Memorial exposed numerous war crimes and human rights abuses during a pair of armed conflicts in Chechnya. In 2009, Memorial researcher, Natalia Estemirova, who ventured into Chechnya to document possible war crimes, was kidnapped in the Chechen capital of Grozny and murdered in next door Ingushetia.
One of Memorial’s most recent reports listed some 420 political prisoners currently in Russian jails, including Alexei Navalny.
Memorial’s oversight board slammed the anti-extremism laws that are being employed to shut down the organization: “This is a political decision…We have repeatedly stated that the law was originally conceived as a tool to crack down on independent organizations, and insisted that it should be abolished,” the board wrote.
The election-monitoring group NGO Golos—which the Kremlin has labeled a foreign agent–called on Russians who are not “indifferent to the future of this country….to convene an emergency civic conference to work out collective measures to resist this targeted attack on civil rights and liberties.”

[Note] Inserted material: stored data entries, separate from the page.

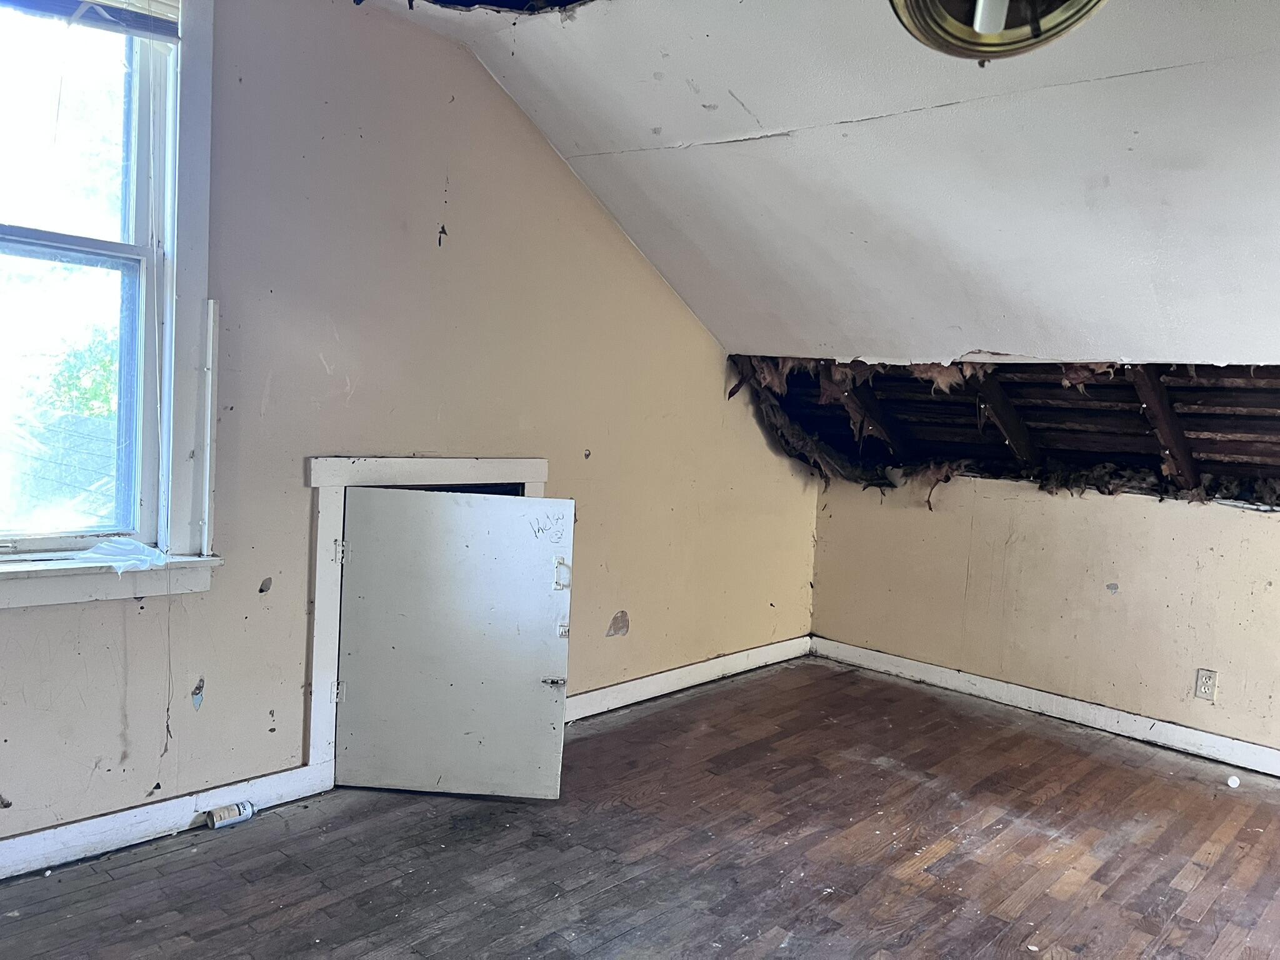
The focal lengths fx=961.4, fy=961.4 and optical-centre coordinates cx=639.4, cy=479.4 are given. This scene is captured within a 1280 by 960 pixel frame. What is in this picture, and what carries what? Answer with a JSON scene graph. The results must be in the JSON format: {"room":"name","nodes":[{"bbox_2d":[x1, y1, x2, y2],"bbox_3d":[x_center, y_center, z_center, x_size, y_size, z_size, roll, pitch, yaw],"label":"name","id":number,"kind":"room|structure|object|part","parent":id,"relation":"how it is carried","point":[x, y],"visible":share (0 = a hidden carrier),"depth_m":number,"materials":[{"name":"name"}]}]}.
{"room":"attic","nodes":[
{"label":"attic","id":0,"kind":"room"},
{"bbox_2d":[0,0,820,850],"bbox_3d":[-0.957,-0.313,3.180,0.162,2.694,5.645,7,6,43],"label":"left wall","id":1,"kind":"structure","parent":0,"point":[440,192],"depth_m":3.17,"materials":[{"name":"beige paint"}]},
{"bbox_2d":[0,0,221,603],"bbox_3d":[-1.667,-0.601,2.372,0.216,1.863,1.169,7,6,43],"label":"window","id":2,"kind":"structure","parent":1,"relation":"in","point":[147,490],"depth_m":2.66,"materials":[{"name":"white"}]},
{"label":"sash","id":3,"kind":"part","parent":2,"relation":"part of","materials":[{"name":"white paint"}]},
{"bbox_2d":[0,0,181,43],"bbox_3d":[-1.613,-1.291,2.286,0.049,0.256,0.927,7,6,43],"label":"window blind","id":4,"kind":"object","parent":2,"relation":"attached to","point":[22,1],"visible":0.97,"depth_m":2.52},
{"bbox_2d":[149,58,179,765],"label":"blind cord","id":5,"kind":"object","parent":4,"relation":"hanging from","point":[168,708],"visible":0.97,"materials":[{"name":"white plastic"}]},
{"bbox_2d":[73,536,168,574],"bbox_3d":[-1.414,0.207,2.624,0.221,0.063,0.215,7,6,43],"label":"plastic bag","id":6,"kind":"object","parent":2,"relation":"on","point":[136,544],"visible":0.95,"depth_m":2.60,"materials":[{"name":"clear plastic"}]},
{"bbox_2d":[0,764,326,880],"bbox_3d":[-1.905,0.986,2.203,0.018,0.100,2.526,7,6,43],"label":"baseboard","id":7,"kind":"structure","parent":1,"relation":"attached to","point":[22,842],"depth_m":2.72,"materials":[{"name":"white paint"}]},
{"bbox_2d":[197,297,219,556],"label":"trim","id":8,"kind":"structure","parent":1,"relation":"attached to","point":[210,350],"depth_m":2.77,"materials":[{"name":"white paint"}]},
{"bbox_2d":[305,454,554,790],"bbox_3d":[-0.739,0.441,3.444,0.152,1.095,1.043,7,6,43],"label":"door frame","id":9,"kind":"structure","parent":1,"relation":"attached to","point":[319,644],"depth_m":3.07,"materials":[{"name":"white paint"}]},
{"bbox_3d":[-0.960,0.676,3.067,0.030,0.075,0.029,7,6,43],"label":"hinge","id":10,"kind":"part","parent":9,"relation":"part of","materials":[{"name":"white metal"}]},
{"bbox_3d":[-0.956,0.235,3.073,0.028,0.077,0.027,7,6,43],"label":"hinge","id":11,"kind":"part","parent":9,"relation":"part of","materials":[{"name":"white metal"}]},
{"bbox_2d":[335,486,574,797],"bbox_3d":[-0.617,0.542,3.157,0.459,1.005,0.325,7,6,43],"label":"door","id":12,"kind":"structure","parent":9,"relation":"attached to","point":[350,676],"depth_m":3.09,"materials":[{"name":"white paint"}]},
{"bbox_3d":[-0.280,0.657,3.116,0.066,0.031,0.043,3,4,2],"label":"latch","id":13,"kind":"part","parent":12,"relation":"part of","materials":[{"name":"silver metal"}]},
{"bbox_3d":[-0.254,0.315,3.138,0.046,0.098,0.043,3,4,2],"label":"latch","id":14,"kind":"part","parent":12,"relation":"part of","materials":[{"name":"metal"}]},
{"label":"hinge","id":15,"kind":"part","parent":12,"relation":"part of","materials":[{"name":"white metal"}]},
{"bbox_2d":[565,634,811,721],"bbox_3d":[0.197,0.916,4.430,0.017,0.100,2.162,7,6,43],"label":"baseboard","id":16,"kind":"structure","parent":1,"relation":"attached to","point":[730,657],"depth_m":4.41,"materials":[{"name":"white paint"}]},
{"bbox_2d":[0,654,1279,959],"bbox_3d":[0.576,1.250,1.825,4.402,0.120,5.863,7,6,43],"label":"floor","id":17,"kind":"structure","parent":0,"point":[942,861],"depth_m":2.81,"materials":[{"name":"brown wood"}]},
{"bbox_2d":[203,801,256,828],"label":"spray can","id":18,"kind":"object","parent":17,"relation":"on","point":[234,810],"visible":0.99,"depth_m":2.85,"materials":[{"name":"white metal"}]},
{"bbox_2d":[1226,773,1240,788],"bbox_3d":[2.217,1.127,3.595,0.047,0.036,0.049,5,4,22],"label":"white cap","id":19,"kind":"object","parent":17,"relation":"on","point":[1230,780],"visible":0.99,"depth_m":3.58,"materials":[{"name":"white"}]},
{"bbox_2d":[380,0,1279,364],"bbox_3d":[1.040,-0.911,2.225,4.567,1.140,4.057,7,6,43],"label":"sloped ceiling","id":20,"kind":"structure","parent":0,"point":[740,90],"depth_m":2.97,"materials":[{"name":"white paint"}]},
{"bbox_2d":[887,0,1107,62],"bbox_3d":[0.626,-0.864,1.668,0.404,0.215,0.410,7,6,43],"label":"ceiling light","id":21,"kind":"object","parent":20,"relation":"attached to","point":[918,1],"visible":0.98,"depth_m":1.71,"materials":[{"name":"gold metal"}]},
{"bbox_2d":[723,355,1279,508],"bbox_3d":[2.064,-0.188,3.951,3.631,0.660,1.498,7,6,43],"label":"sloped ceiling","id":22,"kind":"structure","parent":0,"point":[1230,404],"depth_m":4.12,"materials":[{"name":"brown wood"}]},
{"bbox_2d":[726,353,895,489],"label":"insulation","id":23,"kind":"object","parent":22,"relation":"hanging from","point":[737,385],"visible":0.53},
{"bbox_2d":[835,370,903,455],"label":"rafter","id":24,"kind":"object","parent":22,"relation":"attached to","point":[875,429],"visible":0.6,"depth_m":4.71,"materials":[{"name":"brown wood"}]},
{"bbox_2d":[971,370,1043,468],"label":"rafter","id":25,"kind":"object","parent":22,"relation":"attached to","point":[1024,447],"visible":0.85,"depth_m":4.27,"materials":[{"name":"brown wood"}]},
{"bbox_2d":[1127,368,1203,491],"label":"rafter","id":26,"kind":"object","parent":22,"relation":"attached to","point":[1170,425],"visible":0.79,"depth_m":3.76,"materials":[{"name":"brown wood"}]},
{"bbox_2d":[810,471,1279,760],"bbox_3d":[2.448,0.611,3.844,4.190,1.063,0.157,7,6,43],"label":"right wall","id":27,"kind":"structure","parent":0,"point":[1124,514],"depth_m":4.24,"materials":[{"name":"beige paint"}]},
{"bbox_2d":[811,636,1279,776],"bbox_3d":[2.371,1.081,3.820,3.887,0.098,0.017,7,6,43],"label":"baseboard","id":28,"kind":"structure","parent":27,"relation":"attached to","point":[1190,732],"depth_m":4.27,"materials":[{"name":"white paint"}]},
{"bbox_2d":[1193,668,1218,701],"bbox_3d":[2.269,0.821,3.852,0.071,0.116,0.009,7,6,43],"label":"electrical outlet","id":29,"kind":"object","parent":27,"relation":"attached to","point":[1204,681],"visible":0.98,"depth_m":3.85,"materials":[{"name":"white plastic"}]},
{"label":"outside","id":30,"kind":"structure","parent":0,"visible":0},
{"label":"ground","id":31,"kind":"structure","parent":30,"visible":0},
{"bbox_2d":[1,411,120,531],"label":"neighboring house","id":32,"kind":"structure","parent":31,"relation":"on","point":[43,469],"depth_m":8.59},
{"bbox_2d":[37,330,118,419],"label":"tree","id":33,"kind":"object","parent":31,"relation":"on","point":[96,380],"visible":0.19,"materials":[{"name":"green plant"}]}
]}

The chances of public pressure to reverse the assault on Memorial seem slim. Last winter and early spring, nationwide protests over Navalny’s arrest led to hundreds of arrests. The last pro-Navalny demonstration took place in April. Organized opposition is either quiescent; leaders are in exile.
The only outstanding question is which rights group will be next of Putin’s apparently infinite chopping block.